The record is a new four-year high, mostly attributed to the latest disbursements from the International Monetary Fund (IMF) and the net dollar purchases by the apex bank.
The reserves have been on a continued downturn sometime last year, hitting the lows of 3.54 months of import cover in December, mainly on the back of the piling pressure of the June 2024 Eurobond maturity.
On the other hand, the local currency, whose prospect is somewhat dictated by the reserve's proportion, has remained stable in its exchange against the dollar for the past three months and running.
It has been exchanging at an average of 129 against the US dollar.
Compared to early this year when it was at its lowest of 161, the local currency has gained about 32 unit values, representing a 19.9 per cent gain.
Forex Reserves
Importers usually rely on Forex Reserves for the much-needed US dollars to facilitate their importation, and they also leverage on a stronger shilling for less costly trading.
Ideally, when the country's Forex reserves dwindle, importers often find it hard to access the scanty dollars for their imports, a situation that triggers the value of the available dollars to go up, making traders dig deeper into their pockets to buy the currency.
Consequently, this means the shilling weakens, and the knock-on effect is the Kenyan consumers who will have to cope with costly commodities as importers pass down the burden.
For instance, early this year when the Shilling weakened to about 161 against the dollar, it meant importers were spending as much as Sh161 to buy a single dollar for their imports.
Currently, with the shilling exchanging at the 129 average, it means importers are spending about Sh30 less than what they used to spend to purchase a single dollar when the shilling was at its lowest early this year.
After months of volatility in the currency markets, this steadiness could be picturing a significant relief for both traders and consumers.

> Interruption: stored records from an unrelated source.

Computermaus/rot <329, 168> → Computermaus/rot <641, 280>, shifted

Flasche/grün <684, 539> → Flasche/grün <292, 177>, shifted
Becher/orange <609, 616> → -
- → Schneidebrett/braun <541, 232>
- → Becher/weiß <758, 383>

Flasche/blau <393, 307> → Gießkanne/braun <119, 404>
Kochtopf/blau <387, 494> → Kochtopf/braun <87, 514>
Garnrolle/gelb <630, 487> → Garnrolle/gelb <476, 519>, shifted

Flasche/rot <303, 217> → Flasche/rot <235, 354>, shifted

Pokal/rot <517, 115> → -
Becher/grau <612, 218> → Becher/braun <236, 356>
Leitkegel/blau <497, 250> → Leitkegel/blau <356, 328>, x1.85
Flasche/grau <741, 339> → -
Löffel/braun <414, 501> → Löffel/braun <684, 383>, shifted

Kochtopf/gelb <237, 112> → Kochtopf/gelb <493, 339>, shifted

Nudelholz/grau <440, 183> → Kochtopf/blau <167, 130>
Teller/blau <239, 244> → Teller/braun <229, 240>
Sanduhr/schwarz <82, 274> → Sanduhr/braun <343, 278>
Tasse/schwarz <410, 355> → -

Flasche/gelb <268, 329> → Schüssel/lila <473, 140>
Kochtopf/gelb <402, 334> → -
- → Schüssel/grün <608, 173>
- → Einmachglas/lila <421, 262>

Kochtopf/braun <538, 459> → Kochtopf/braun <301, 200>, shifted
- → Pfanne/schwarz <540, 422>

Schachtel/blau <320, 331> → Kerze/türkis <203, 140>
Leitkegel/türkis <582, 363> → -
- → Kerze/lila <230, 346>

Nevertheless, rising reserves also point to the increasing diaspora inflows which currently is the country's major foreign exchange earner in support of the reserves.
The latest inflows data by CBK shows remittances for October increased by 4.5 per cent to $437.2 million (Sh56.6 billion), from $418.5 million (Sh54.13 billion) in September.
The October record now marks the highest receiving month so far this year.
For the entire year 2023, Kenyans living and working abroad increased the money they sent back home by Sh25.9 billion, riding on the weakening shilling as projected by financial services firm, Western Union.
In its inaugural Global Money Transfer Index in March last year, the corporation projected an increase in remittances, fueled by the weakening shilling that hit the 160 mark against the US dollar.
Looking ahead as the shilling stabilises and foreign exchange reserves grow, Kenyan importers could be looking up to improved trade relations and easier access to financing.
This is because the consistent exchange rate reduces the risk of sudden price hikes, which often result from currency fluctuations.
Moreover, the government's positive fiscal outlook, combined with the central bank's proactive measures, indicates a healthy economic environment that supports both local and international trade.